Extracted records |
· · ·

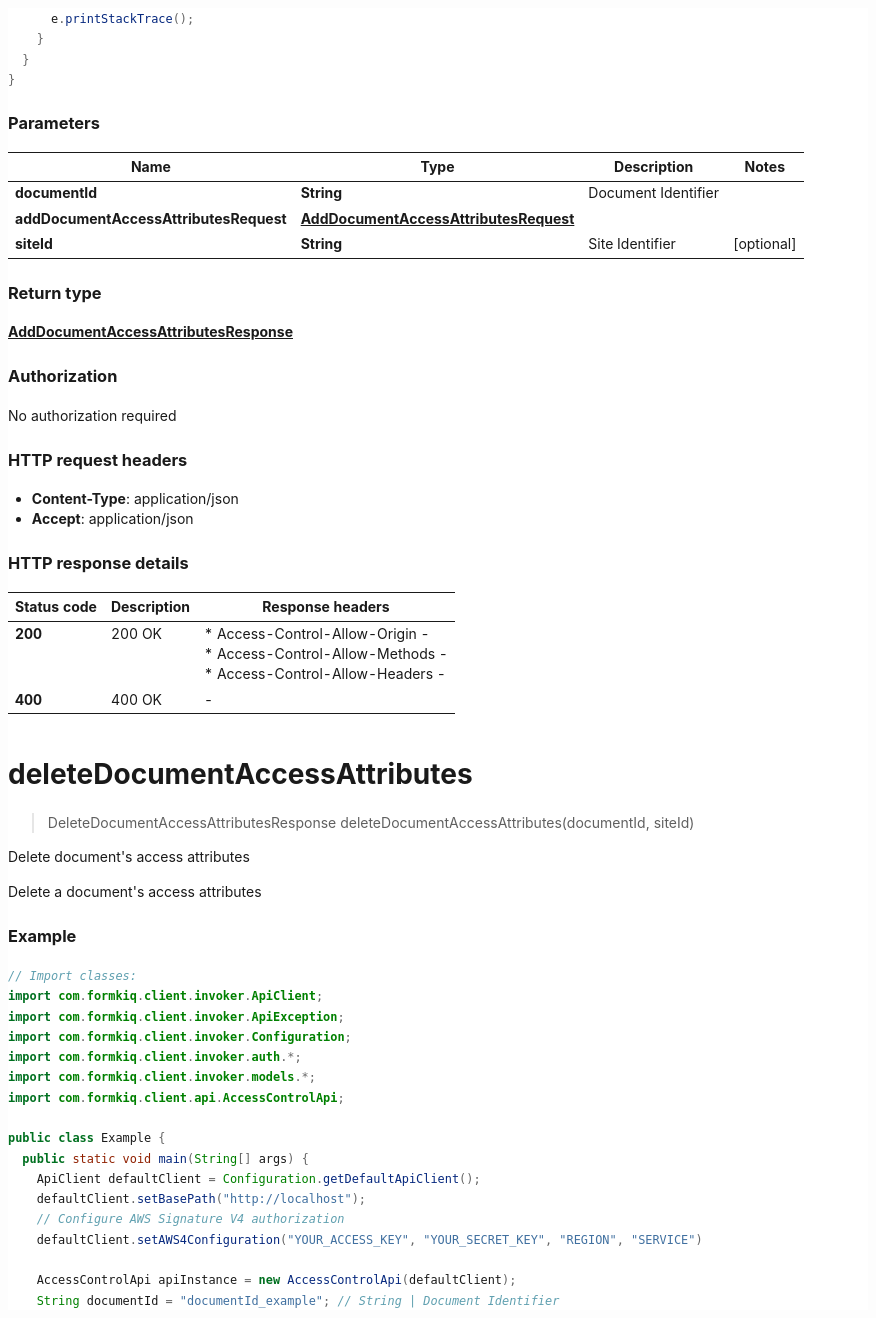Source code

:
 ```java
      e.printStackTrace();
    }
  }
}
```

### Parameters

| Name | Type | Description  | Notes |
|------------- | ------------- | ------------- | -------------|
| **documentId** | **String**| Document Identifier | |
| **addDocumentAccessAttributesRequest** | [**AddDocumentAccessAttributesRequest**](AddDocumentAccessAttributesRequest.md)|  | |
| **siteId** | **String**| Site Identifier | [optional] |

### Return type

[**AddDocumentAccessAttributesResponse**](AddDocumentAccessAttributesResponse.md)

### Authorization

No authorization required

### HTTP request headers

 - **Content-Type**: application/json
 - **Accept**: application/json

### HTTP response details
| Status code | Description | Response headers |
|-------------|-------------|------------------|
| **200** | 200 OK |  * Access-Control-Allow-Origin -  <br>  * Access-Control-Allow-Methods -  <br>  * Access-Control-Allow-Headers -  <br>  |
| **400** | 400 OK |  -  |

<a id="deleteDocumentAccessAttributes"></a>
# **deleteDocumentAccessAttributes**
> DeleteDocumentAccessAttributesResponse deleteDocumentAccessAttributes(documentId, siteId)

Delete document&#39;s access attributes

Delete a document&#39;s access attributes

### Example
```java
// Import classes:
import com.formkiq.client.invoker.ApiClient;
import com.formkiq.client.invoker.ApiException;
import com.formkiq.client.invoker.Configuration;
import com.formkiq.client.invoker.auth.*;
import com.formkiq.client.invoker.models.*;
import com.formkiq.client.api.AccessControlApi;

public class Example {
  public static void main(String[] args) {
    ApiClient defaultClient = Configuration.getDefaultApiClient();
    defaultClient.setBasePath("http://localhost");
    // Configure AWS Signature V4 authorization
    defaultClient.setAWS4Configuration("YOUR_ACCESS_KEY", "YOUR_SECRET_KEY", "REGION", "SERVICE")
    
    AccessControlApi apiInstance = new AccessControlApi(defaultClient);
    String documentId = "documentId_example"; // String | Document Identifier
```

· · ·

To do | Go through the records above and count the lines with the word "String" in them. Answer with the number only.

Solution to this problem | 4